Czyli sprzęcik całkiem porządny a system się je...

DO tego pracuje na KDE 4.5.2, fakt, że lubię jak ładnie wygląda i pewna ilość (ale nie przesadzam z tym) efektów jest włączona, ale w końcu maszynka do najsłabszych nie należy i jeszcze może się porównywać ze sprzętem obecnym na rynku obecnie (laptop zakupiony prawie trzy lata temu).

No i teraz, kiedy tak pracuję dłużej, zdarza się, że zapycha się RAM. No i tragedia: system zaczyna mulić, dysk rzęzi, zaczyna się swapowanie, System z reguły tarci kontakt z rzeczywistością i czasem (najczęściej) zostaje mi tylko twardy reset. Czasem udaje mi się wyskoczyć do konsoli i zabić Operę (to ona pożera masakryczne ilości pamięci, ale ten problem mam już od wielu miesięcy, przeszedłem przez wiele wersji opery więc nie winiłbym ją za to - na innych kompach chodzi wybornie, choć ja mam tendencję do otwierania pierdyliona zakładek więc to też swoje pożera).

No i w czym jest problem? CPU scheduler? I/O scheduler? Coś innego? Przyznam się, czytanie dokumentacji kernela nigdy mnie nie pasjonowało i nie jestem z tym zaznajomiony. Może coś źle skompilowałem, może jakieś opcje nie są poprawnie skonfigurowane? Na tyle na ile (sprzęt oczywiście umiem skonfigurować w kernelu, totalnym idiota kernelowym nie jestem) go zoptymalizowałem i skonfigurowałem, na tyle jest.

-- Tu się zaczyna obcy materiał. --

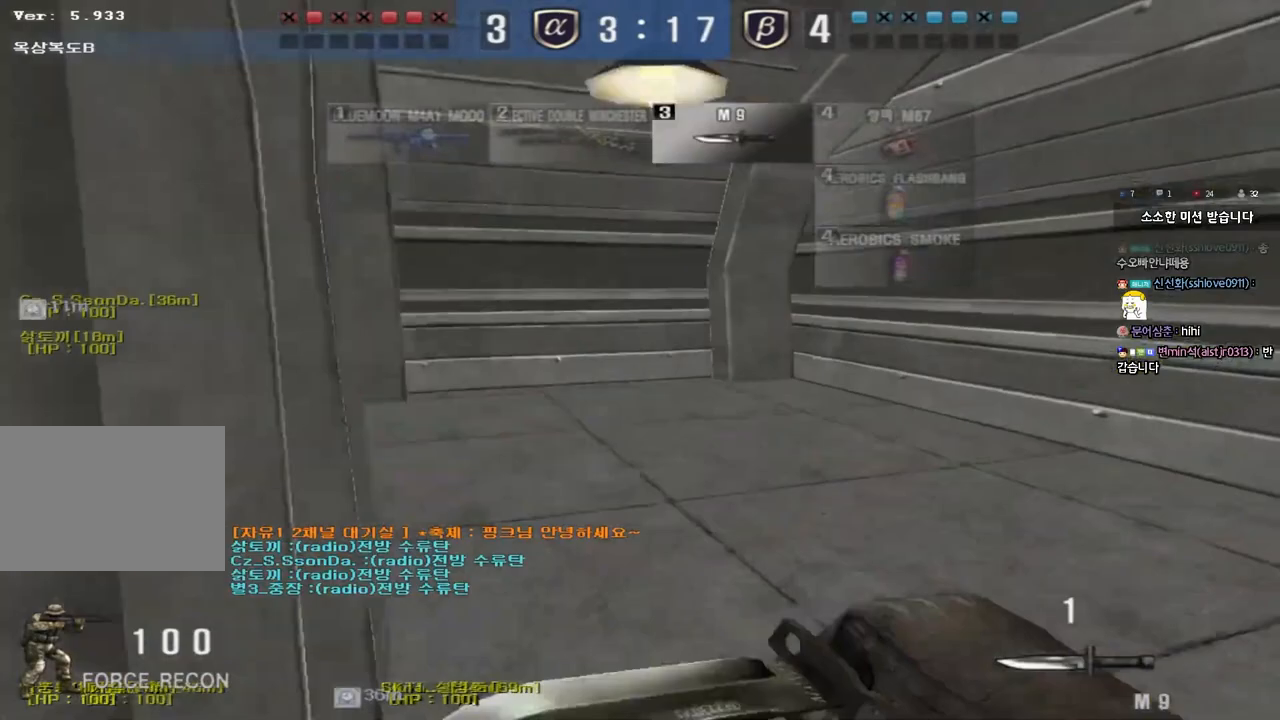
{"keys": ["ctrl", "space"], "events": [[383, "d", "up"], [400, "ctrl", "down"], [400, "w", "up"], [433, "space", "down"]]}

Może jakiś ekspert, znawca, guru spojrzeć na mojego kernela i podpowiedzieć, co można zmienić (i jakieś króciutkie uzasadnienie, resztę sobie doczytam)? Porównywałem go z innymi kernelami, od osób które twierdzą, że u nich chodzi zajebiście, ale to taka krecia robota - sprawdzanie każdej linijki którą diff wskaże bywa męczące i tak naprawdę z tego natłoku informacji po chwili zapominam co przed chwilą czytałem.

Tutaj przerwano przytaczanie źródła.